Steve Michell, a 52-year-old engineer from Texas, embarked on a five-year quest to achieve the elusive perfect credit score of 850.
Like me, Mitchell had an impressive score in the 840s and was determined to crack the code behind the proprietary credit scoring algorithms used by FICO, Equifax, Experian, and TransUnion.
After numerous attempts, Michell discovered that the key to reaching 850 was maintaining a tiny balance—between 0.5% and 1.5% of his available credit—reported at precisely the right time of the month. I used a similar strategy by paying the full balance on all our credit cards daily.
Credit scores influence rental applications, insurance premiums, and even dating prospects. Tools like Credit Karma and banking apps have made monitoring scores more accessible, but the algorithms remain shrouded in secrecy, leaving even the most diligent consumers frustrated by their unpredictability.
Experts note that while keeping credit utilization low—around 1%—can optimize scores, no single formula guarantees perfection. However, there are credit-building strategies that experts agree are effective at building and maintaining a high credit score.
Here are the credit-building strategies I used.
1. Never miss a payment
Credit is destroyed by late payments. My credit was already excellent because I hadn't missed a payment. To work together, both spouses must understand who pays the bills.

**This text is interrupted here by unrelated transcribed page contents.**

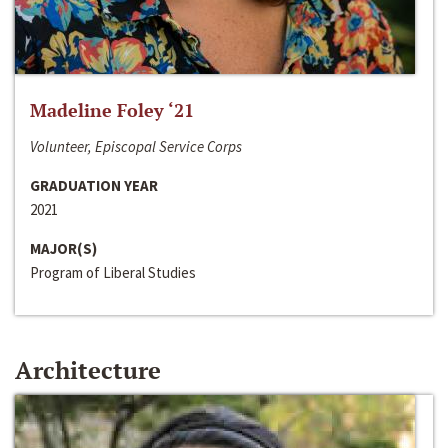
Madeline Foley ‘21
Volunteer, Episcopal Service Corps
GRADUATION YEAR
2021
MAJOR(S)
Program of Liberal Studies
Architecture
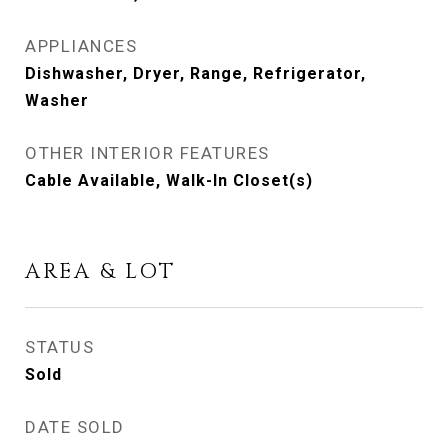
APPLIANCES
Dishwasher, Dryer, Range, Refrigerator,
Washer
OTHER INTERIOR FEATURES
Cable Available, Walk-In Closet(s)
AREA & LOT
STATUS
Sold
DATE SOLD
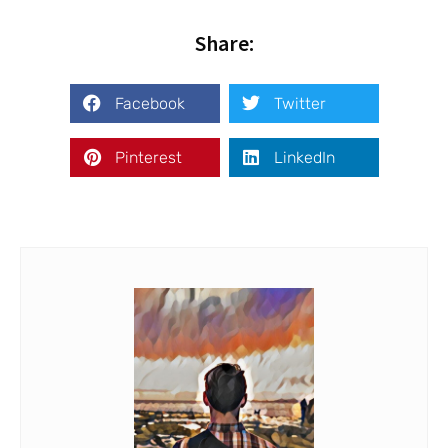
Share:
Facebook
Twitter
Pinterest
LinkedIn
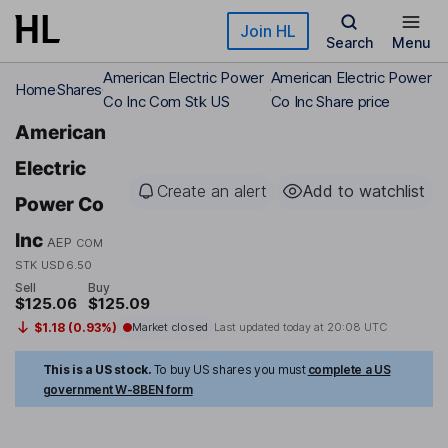
Skip to main content
Join HL
Search
Menu
American Electric Power
American Electric Power
Home
Shares
Co Inc Com Stk US
Co Inc Share price
American
Electric
Create an alert
Add to watchlist
Power Co
Inc
AEP
COM
STK USD6.50
Sell
Buy
$125.06
$125.09
$1.18 (0.93%)
Market closed
Last updated today at
20:08 UTC
This is a US stock.
To buy US shares you must
complete a US
government W-8BEN form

2. Increase your credit limit
Whenever a card did not run a credit history, I requested a higher credit limit. Having a hard inquiry every now and then is relatively harmless, but I couldn't afford any points lost if I wanted perfect credit.
Although I did not increase my credit card transactions, I had higher credit limits, which helped lower my utilization rate. For instance, if I ran a $100 transaction for groceries with only a $1,000 credit limit, my credit utilization rate would increase by 10%. If my credit limit were $10,000, it would push it up by 1%.

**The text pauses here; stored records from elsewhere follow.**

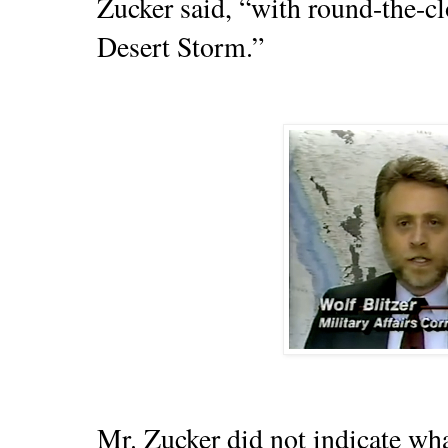
Zucker said, “with round-the-c
Desert Storm.”
Mr. Zucker did not indicate wh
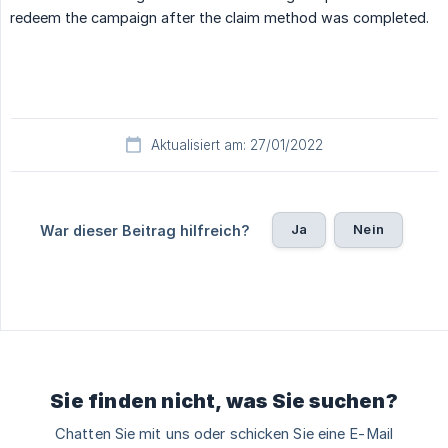
redeem the campaign after the claim method was completed.
Aktualisiert am: 27/01/2022
Ja
Nein
War dieser Beitrag hilfreich?
Sie finden nicht, was Sie suchen?
Chatten Sie mit uns oder schicken Sie eine E-Mail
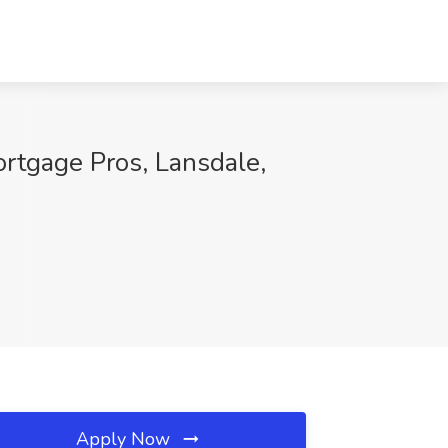
rtgage Pros, Lansdale,
Apply Now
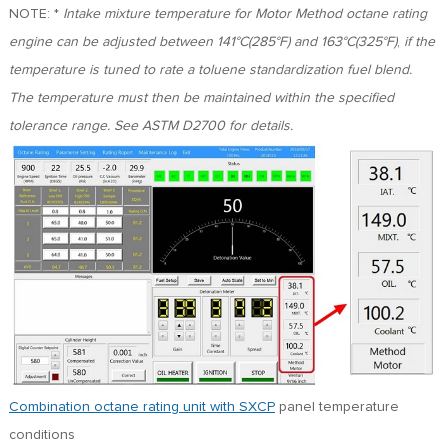
NOTE: *
Intake mixture temperature for Motor Method octane rating
engine can be adjusted between 141°C(285°F) and 163°C(325°F)
,
if the
temperature is tuned to rate a toluene standardization fuel blend.
The temperature must then be maintained within the specified
tolerance range. See ASTM D2700 for details.
Combination octane rating unit with SXCP
panel temperature
conditions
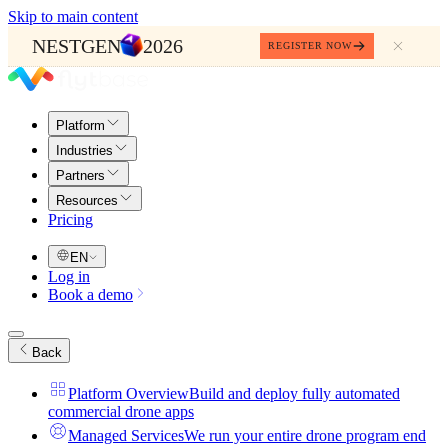
Skip to main content
NESTGEN
2026
REGISTER NOW
Platform
Industries
Partners
Resources
Pricing
EN
Log in
Book a demo
Back
Platform Overview
Build and deploy fully automated
commercial drone apps
Managed Services
We run your entire drone program end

Credit cards are revolving credit, which appears to contribute more to credit scores than installment loans (e.g., car loans), provided that you don't over borrow.
3. Do not close old accounts
Since closing credit card accounts can reduce your overall length of credit history and utilization rate, I did not close any credit cards. I also made sure each credit card was active. Every few months, I used each account strategically.

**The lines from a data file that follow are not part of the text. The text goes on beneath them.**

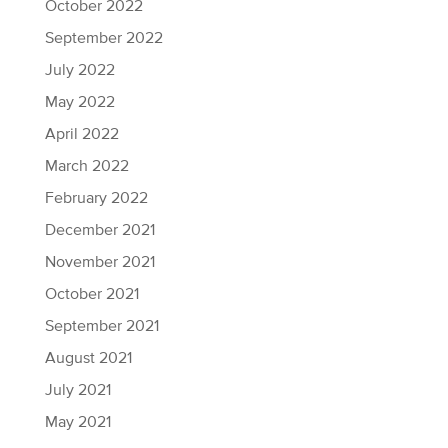
October 2022
September 2022
July 2022
May 2022
April 2022
March 2022
February 2022
December 2021
November 2021
October 2021
September 2021
August 2021
July 2021
May 2021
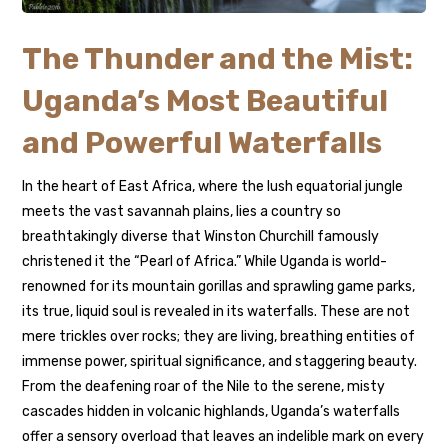
The Thunder and the Mist:
Uganda’s Most Beautiful
and Powerful Waterfalls
In the heart of East Africa, where the lush equatorial jungle
meets the vast savannah plains, lies a country so
breathtakingly diverse that Winston Churchill famously
christened it the “Pearl of Africa.” While Uganda is world-
renowned for its mountain gorillas and sprawling game parks,
its true, liquid soul is revealed in its waterfalls. These are not
mere trickles over rocks; they are living, breathing entities of
immense power, spiritual significance, and staggering beauty.
From the deafening roar of the Nile to the serene, misty
cascades hidden in volcanic highlands, Uganda’s waterfalls
offer a sensory overload that leaves an indelible mark on every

4. Do not open new accounts (in your name)
Since we did not apply for credit jointly, my credit score was not affected when we opened accounts in my wife's name. Her credit score was also strong, but mine was higher. She also had no interest in my obsession with a perfect credit score.
5. Maintain a low credit utilization rate
By paying my credit card balances in full daily, I maintained a credit utilization rate close to 0%. You read that right. As I drank my morning coffee, I would pay every credit card balance in full every morning.
After doing this for a year, my FICO 8 credit score broke through to 850.
You'll see advice to keep your utilization rates below 30%, and that's not good advice. It's like telling someone they will be healthy if they only eat two donuts for breakfast instead of five.